Auch bei der umstrittenen Platzgestaltung der heute nicht mehr vorhandenen wasser-relief-landschaft (1981–1983) beim städtischen Krankenheim Witikon in Zürich arbeitete sie mit Beton, der zum Relief gefügt war. Rund zehn Jahre nach ihrer ersten geglückten Umsetzung nahm ihr grossmassstäbliches Relief diesmal den Boden im Aussenbereich eines Pflegeheimcafés ein. In Zusammenarbeit mit dem Zürcher Architekten Frank Krayenbühl legte Yoshikawa der Bodengestaltung, die aus 1400 gleichförmig längsrechteckigen, industriell hergestellten Betonplatten aufgebaut ist, eine Trapezform sowie eine erhöhte Sockelzone zugrunde. Darauf schichtete sie die Grundeinheit der Betonplatte, und dies über drei, wechselseitig zueinander gestellte, gleichschenklige Dreieckszonen hinweg verteilt. Den drei daraus hervorgehenden terrassierten Hügeln oder Inseln wohnten künstliche Wasserquellen inne. Dabei schwebte Yoshikawa einerseits vor, dass das Wasser von den Inselspitzen ruhig über die rechteckigen Platten auf die ihre Umwelt gebrochen spiegelnde Teichoberfläche rinnt. Andererseits bezog die Künstlerin einmal mehr die Veränderung über die Zeit als integralen Bestandteil ihrer Arbeit ein. Nach und nach auf der Betonunterlage ansetzende Algen und Moose sollten im Idealfall durch ihr wucherndes Eigenleben innerhalb des Wasserspiels menschliche Gestaltung ebenso ergänzen wie verfremden: «Das Moos wird die strenge geometrische Form der Relieflandschaft organisch einkleiden. Es muss als Schönheitsfaktor betrachtet und entsprechend gepflegt werden.» In diesem Fall stellte sich die von Yoshikawa in die Planung miteinbezogene Komponente aber tatsächlich als unberechenbar heraus. Entgegen Yoshikawas Intention wurde die Relieflandschaft regelmässig vom Moos befreit. Deshalb liess sich der springende Punkt im aufgeworfenen Spannungsverhältnis zweier überlagerter Strukturen nicht weiter konkretisieren. Im Rückblick tritt in der Wahrnehmung und Wertschätzung von Moos als integralem Bestandteil und ästhetischer Komponente höchstens das Spannungsverhältnis unterschiedlicher Kulturen zutage.

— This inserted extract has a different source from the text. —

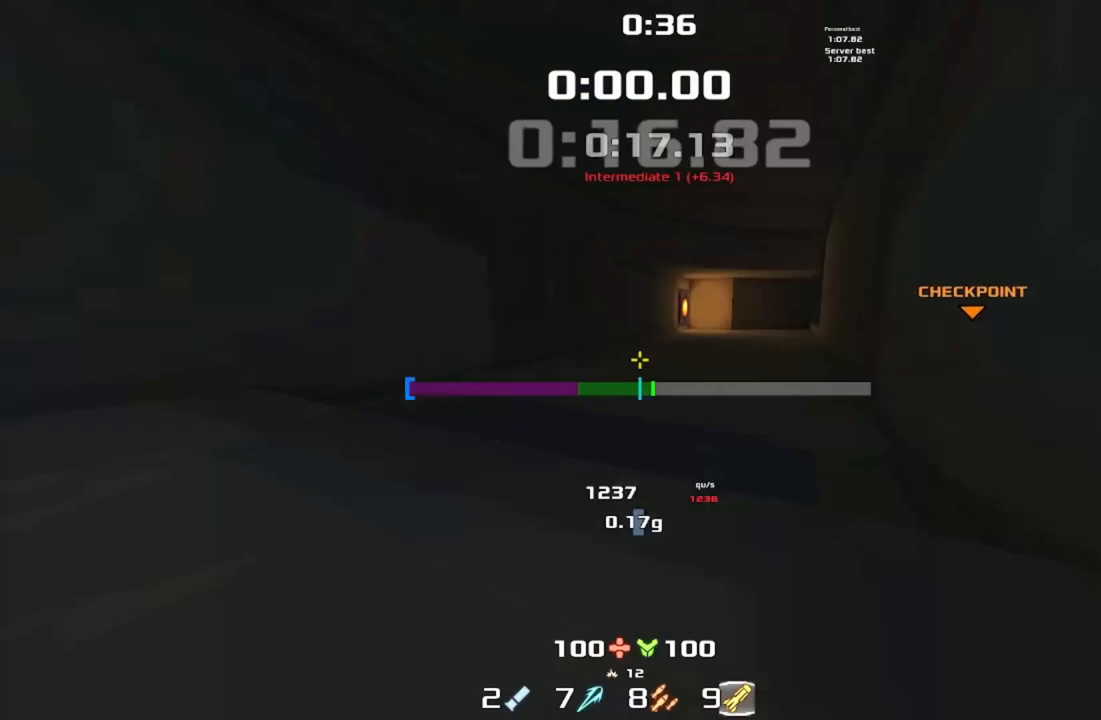
{"keys": ["up", "upshift"], "events": [[167, "left", "up"], [233, "up", "up"], [300, "up", "down"]]}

Das für den öffentlichen Auftraggeber Stadt Zürich in Witikon realisierte Wasser-Landschafts-Relief muss insbesondere in Zusammenhang mit Yoshikawas früheren Projektvorschlägen im Rahmen der VI. Biennale d’Arte Contemporanea San Martino di Lupari, Padua, 1981 gedacht werden. Unter dem damaligen Ausstellungsmotto «Arte e architettura, poli di ricerca geometrica» [Kunst und Architektur, Pole der geometrischen Forschung] präsentierte die Künstlerin gleich zwei Gemeinschaftsprojekte: Zum einen Modell und Pläne einer als Gesamtkunstwerk angelegten Wohnhaus- und Gartensituation in Zusammenarbeit mit dem in Zürich tätigen Architekten und Alvar Aalto-Schüler, Karl Fleig. Zum anderen den Vorschlag eines teilüberdachten öffentlichen Schwimmbassins als Farbfotocollage auf Schwarz- Weiss-Fotopapier in Zusammenarbeit mit dem Tokioter Architekten Yuzuru Tominaga. Zur Eingabe ihres Vorschlags für ein Einfamilienhaus mit Garten über mehrfach ineinander geschobenen, quadratischen Grundflächen und Gitterstruktur hielt sie 1981 fest: «Gerade jetzt, […] wo die Zivilisation und unser Lebensraum mehr und mehr technokratisch wird, ist es wichtig, dass die Kunst eine neue Bedeutung bekommt und einen entscheidenden Gehalt für den menschlichen Geist zur Verfügung stellt. Um erfolgreich zu sein, muss ein solch soziales und kulturelles Projekt […] gemeinschaftlich und in Zusammenarbeit gesucht und definiert werden.»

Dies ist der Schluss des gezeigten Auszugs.